Strategically, protests are largely deterrents. It is showing that there will be consequences of political actions (or inactions) in the form of protesting and similar activities. It is the constant threat that a protest will be politically damaging to a politician or economically damaging to a company from the changing social consciousness that protests bring that prevents these elite from engaging in unpopular actions. A politician could never enact a sufficiently extreme policy if they knew career ending protests would erupt. It is thus not the current activity that is being protested against that the real value from protests come from, it is the deterrent from future actions.

In order for the deterrent, for the threat of protests, to remain valid and effective, it must be utilized. By protesting at one environmentally damaging mining site we may not be able to prevent the mine from continuing, but we may provide a disincentive for other mine sites developing in an extremely damaging place. Over time, the aggregate actions do add up to genuine disincentives that move the goal posts of political and corporate actions in our society.

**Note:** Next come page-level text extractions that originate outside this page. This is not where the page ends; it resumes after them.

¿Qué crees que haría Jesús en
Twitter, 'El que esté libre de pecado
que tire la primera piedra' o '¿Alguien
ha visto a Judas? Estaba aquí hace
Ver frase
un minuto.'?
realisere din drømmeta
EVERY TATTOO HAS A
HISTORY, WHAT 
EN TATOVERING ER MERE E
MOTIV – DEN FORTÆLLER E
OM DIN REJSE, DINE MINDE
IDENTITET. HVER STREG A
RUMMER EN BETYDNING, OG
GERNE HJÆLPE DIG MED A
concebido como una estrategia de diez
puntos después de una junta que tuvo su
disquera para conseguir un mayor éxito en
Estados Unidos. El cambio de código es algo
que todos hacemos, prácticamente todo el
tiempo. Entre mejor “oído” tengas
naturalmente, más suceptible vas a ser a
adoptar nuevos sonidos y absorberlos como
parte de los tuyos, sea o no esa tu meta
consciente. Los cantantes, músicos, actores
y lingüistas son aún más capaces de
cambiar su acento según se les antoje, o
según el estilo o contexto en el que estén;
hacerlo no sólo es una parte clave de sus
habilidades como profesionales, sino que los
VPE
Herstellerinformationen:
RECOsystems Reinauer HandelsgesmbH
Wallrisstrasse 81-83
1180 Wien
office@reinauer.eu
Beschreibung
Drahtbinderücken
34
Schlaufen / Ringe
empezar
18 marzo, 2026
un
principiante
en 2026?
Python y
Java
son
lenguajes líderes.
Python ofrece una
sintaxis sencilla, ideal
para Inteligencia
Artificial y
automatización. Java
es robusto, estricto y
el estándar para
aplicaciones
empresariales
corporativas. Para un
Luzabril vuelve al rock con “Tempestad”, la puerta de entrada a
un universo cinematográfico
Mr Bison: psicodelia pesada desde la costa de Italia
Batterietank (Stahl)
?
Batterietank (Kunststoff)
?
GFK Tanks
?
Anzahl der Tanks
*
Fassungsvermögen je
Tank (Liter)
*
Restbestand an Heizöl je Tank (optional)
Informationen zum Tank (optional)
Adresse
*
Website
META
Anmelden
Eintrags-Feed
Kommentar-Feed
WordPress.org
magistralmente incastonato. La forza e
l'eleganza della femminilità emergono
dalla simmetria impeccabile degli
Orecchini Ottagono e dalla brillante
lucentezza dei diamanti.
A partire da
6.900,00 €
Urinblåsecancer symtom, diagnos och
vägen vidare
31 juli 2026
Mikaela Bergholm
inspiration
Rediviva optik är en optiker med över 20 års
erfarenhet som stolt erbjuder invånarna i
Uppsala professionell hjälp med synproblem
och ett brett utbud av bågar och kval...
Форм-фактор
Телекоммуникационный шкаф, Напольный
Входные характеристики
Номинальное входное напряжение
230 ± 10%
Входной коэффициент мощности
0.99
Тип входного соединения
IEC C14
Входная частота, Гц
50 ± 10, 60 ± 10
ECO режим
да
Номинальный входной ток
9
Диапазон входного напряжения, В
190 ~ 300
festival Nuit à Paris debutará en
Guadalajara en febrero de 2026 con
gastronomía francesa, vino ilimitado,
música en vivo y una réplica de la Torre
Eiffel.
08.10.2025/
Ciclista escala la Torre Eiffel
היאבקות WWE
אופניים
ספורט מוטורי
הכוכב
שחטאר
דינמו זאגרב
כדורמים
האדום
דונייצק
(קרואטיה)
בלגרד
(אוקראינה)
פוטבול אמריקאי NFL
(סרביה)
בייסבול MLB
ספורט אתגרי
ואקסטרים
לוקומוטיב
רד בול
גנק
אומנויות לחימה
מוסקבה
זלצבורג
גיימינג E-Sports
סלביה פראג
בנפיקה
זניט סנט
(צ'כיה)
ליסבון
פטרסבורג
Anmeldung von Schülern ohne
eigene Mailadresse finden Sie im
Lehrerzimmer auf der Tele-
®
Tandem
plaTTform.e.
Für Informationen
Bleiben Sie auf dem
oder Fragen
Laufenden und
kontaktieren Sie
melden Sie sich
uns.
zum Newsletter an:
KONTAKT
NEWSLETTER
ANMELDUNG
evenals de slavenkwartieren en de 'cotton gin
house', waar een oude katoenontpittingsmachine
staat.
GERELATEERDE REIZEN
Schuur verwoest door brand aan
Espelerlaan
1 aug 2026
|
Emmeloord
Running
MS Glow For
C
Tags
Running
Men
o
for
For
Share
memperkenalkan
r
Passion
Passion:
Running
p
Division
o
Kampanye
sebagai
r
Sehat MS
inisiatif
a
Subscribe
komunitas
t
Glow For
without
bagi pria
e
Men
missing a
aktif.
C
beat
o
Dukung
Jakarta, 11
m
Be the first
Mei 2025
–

It is in this sense that one should never consider a protest a failure or a waste of time simply because it doesn't accomplish an immediate change. It is making a change - however small - in the social consciousness and in the perceived disincentives for future actions. Even if protesting the Vietnam war in the early years didn't prevent the war, it did help to build an enormous anti-war movement that undoubtably had significant influence in our society not just at finally ending Vietnam but also in the scale of future or concurrent wars and the way they were conducted.